The 1990s were this weird in-between phase where the tech geeks were all about the .com world and tech-reluctant normies were all, "Gretchen, stop trying to make the internet happen. It's not going to happen." Once the internet started becoming popular, some people did try to predict how it would all turn out.

Some predictions were wrong. Ridiculously, hilariously wrong. And on the flip side, David Bowie, in his apparently infinite wisdom, was so spot on it's almost scary.


Let's look at a prediction that turned out to be embarrassingly off-base. Former Head of Strategy at Amazon Studios Matthew Ball shared a clip from the Daily Mail newspaper in the year 2000 with the headline "Internet 'may be just a passing fad as millions give up on it.'"

"Researchers found that millions were turning their back on the world wide web, frustrated by its limitations and unwilling to pay high access charges," it reads.

"They say that e-mail, far from replacing other forms of communication, is adding to an overload of information."

(Go ahead and pause for maniacal laughter here.)

"Many teenagers are using the internet less now than previously, they conclude, and the future of online shopping is limited."

Ah, the adorable, pre-Amazon naivete.

Even a counter to that piece written by one Jane Wakefield a few days later had some hilarious lines in it. While urging not to throw out the the baby internet with the bathwater, Wakefield wrote, "It should come as no surprise to us that people are failing to see the point of the Internet. If you don't need access to a huge online encyclopaedia, if you don't fancy trying to buy a cheapish CD online, if you don't enjoy watching jerky videos of hardcore porn, then you might be right to question why you need a Net connection. Unlike TV (how many times have you heard the phrase "former TV watcher") the Internet is still dispensable.

Except of course for email."

BWAAHAAHHAAA. That's right. The only indispensable part of the web in 2000 was e-mail, which in some ways feels like the most archaic part of the internet now. Too funny.

David Bowie, on the other hand, predicted the impact the internet would have on society in 1999 and totally nailed it.

He was so right in that we had barely seen the tip of the iceberg in 1999. He was also right in that the impact to society—both good and bad—was unimaginable. Exhilarating and terrifying. We're living that now.

"The context and state of content is going to be so different to anything that we can really envisage at the moment," he said. "Where the interplay between the user and the provider will be so in sympatico it's going to crush our ideas of what mediums are all about."

Whoa. That's some seriously prescient prognosticating there, Bowie. (He really did see what was coming. He even started his own internet service provider in 1998 while other musicians scoffed at the world wide web.)

Going back just a bit further, Matthew Ball also shared an op-ed from a 1995 Newsweek in which Clifford Stoll writes that he is "most uneasy about this trendy and oversold community" of the internet. Ball said it "reads exactly like Metaverse criticisms."

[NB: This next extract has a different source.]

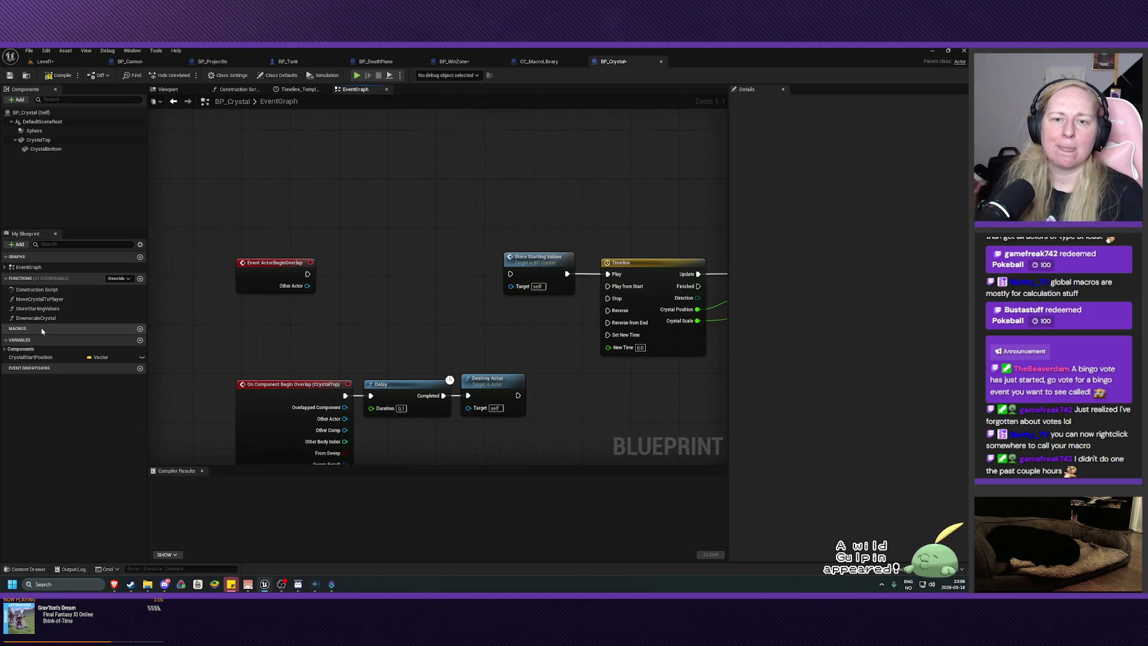
{"action": "right_click", "coordinate": [390, 272]}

Indeed, Stoll basically describes our current living situation with "telecommuting workers, interactive libraries and multimedia classrooms…electronic town meetings and virtual communities" and more as if it were some kind of absurdity.

And maybe it is. After all, he accurately described the other part of our current living situation, which is that "Every voice can be heard cheaply and instantly. The result? Every voice is heard. The cacophony more closely resembles citizens band radio, complete with handles, harassment, and anonymous threats. When everyone shouts, few listen."

Wowsers. Yep. Good times.

So what did we learn here?

Don't underestimate the future of technology. And always listen to David Bowie. The end.